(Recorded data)
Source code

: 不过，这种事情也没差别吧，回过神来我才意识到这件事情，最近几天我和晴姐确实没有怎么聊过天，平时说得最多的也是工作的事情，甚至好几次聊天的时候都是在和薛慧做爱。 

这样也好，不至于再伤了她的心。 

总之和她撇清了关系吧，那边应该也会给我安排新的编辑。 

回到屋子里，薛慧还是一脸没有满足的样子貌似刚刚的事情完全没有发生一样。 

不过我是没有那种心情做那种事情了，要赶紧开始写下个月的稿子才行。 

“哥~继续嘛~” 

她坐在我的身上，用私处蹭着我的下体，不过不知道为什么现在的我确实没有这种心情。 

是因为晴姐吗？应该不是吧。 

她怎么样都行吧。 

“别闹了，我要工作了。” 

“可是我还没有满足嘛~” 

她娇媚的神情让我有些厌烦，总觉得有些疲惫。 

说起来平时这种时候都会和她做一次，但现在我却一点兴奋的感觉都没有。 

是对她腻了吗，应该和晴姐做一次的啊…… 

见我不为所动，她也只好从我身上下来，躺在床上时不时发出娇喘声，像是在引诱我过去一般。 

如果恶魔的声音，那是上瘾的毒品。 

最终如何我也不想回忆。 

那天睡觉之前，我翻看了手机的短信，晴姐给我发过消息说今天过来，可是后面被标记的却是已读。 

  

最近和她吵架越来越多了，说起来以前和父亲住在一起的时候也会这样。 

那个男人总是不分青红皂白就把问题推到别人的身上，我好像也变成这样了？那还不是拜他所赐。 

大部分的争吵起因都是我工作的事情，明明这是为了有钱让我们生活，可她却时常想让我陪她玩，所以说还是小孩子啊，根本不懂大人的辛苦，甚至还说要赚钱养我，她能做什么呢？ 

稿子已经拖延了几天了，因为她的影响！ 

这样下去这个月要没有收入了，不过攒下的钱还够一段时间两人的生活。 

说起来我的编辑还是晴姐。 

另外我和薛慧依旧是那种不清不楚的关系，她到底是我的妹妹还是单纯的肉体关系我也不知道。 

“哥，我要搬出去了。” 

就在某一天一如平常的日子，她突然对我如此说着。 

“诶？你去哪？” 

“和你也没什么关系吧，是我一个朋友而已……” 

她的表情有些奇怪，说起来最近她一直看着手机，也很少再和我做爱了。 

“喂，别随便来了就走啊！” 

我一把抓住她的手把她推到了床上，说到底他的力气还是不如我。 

» **What is being asked**: Each record above must be transcribed exactly, and none may be skipped.

» **Answer for the task**:
Source code

: 不过，这种事情也没差别吧，回过神来我才意识到这件事情，最近几天我和晴姐确实没有怎么聊过天，平时说得最多的也是工作的事情，甚至好几次聊天的时候都是在和薛慧做爱。 

这样也好，不至于再伤了她的心。 

总之和她撇清了关系吧，那边应该也会给我安排新的编辑。 

回到屋子里，薛慧还是一脸没有满足的样子貌似刚刚的事情完全没有发生一样。 

不过我是没有那种心情做那种事情了，要赶紧开始写下个月的稿子才行。 

“哥~继续嘛~” 

她坐在我的身上，用私处蹭着我的下体，不过不知道为什么现在的我确实没有这种心情。 

是因为晴姐吗？应该不是吧。 

她怎么样都行吧。 

“别闹了，我要工作了。” 

“可是我还没有满足嘛~” 

她娇媚的神情让我有些厌烦，总觉得有些疲惫。 

说起来平时这种时候都会和她做一次，但现在我却一点兴奋的感觉都没有。 

是对她腻了吗，应该和晴姐做一次的啊…… 

见我不为所动，她也只好从我身上下来，躺在床上时不时发出娇喘声，像是在引诱我过去一般。 

如果恶魔的声音，那是上瘾的毒品。 

最终如何我也不想回忆。 

那天睡觉之前，我翻看了手机的短信，晴姐给我发过消息说今天过来，可是后面被标记的却是已读。 

  

最近和她吵架越来越多了，说起来以前和父亲住在一起的时候也会这样。 

那个男人总是不分青红皂白就把问题推到别人的身上，我好像也变成这样了？那还不是拜他所赐。 

大部分的争吵起因都是我工作的事情，明明这是为了有钱让我们生活，可她却时常想让我陪她玩，所以说还是小孩子啊，根本不懂大人的辛苦，甚至还说要赚钱养我，她能做什么呢？ 

稿子已经拖延了几天了，因为她的影响！ 

这样下去这个月要没有收入了，不过攒下的钱还够一段时间两人的生活。 

说起来我的编辑还是晴姐。 

另外我和薛慧依旧是那种不清不楚的关系，她到底是我的妹妹还是单纯的肉体关系我也不知道。 

“哥，我要搬出去了。” 

就在某一天一如平常的日子，她突然对我如此说着。 

“诶？你去哪？” 

“和你也没什么关系吧，是我一个朋友而已……” 

她的表情有些奇怪，说起来最近她一直看着手机，也很少再和我做爱了。 

“喂，别随便来了就走啊！” 

我一把抓住她的手把她推到了床上，说到底他的力气还是不如我。 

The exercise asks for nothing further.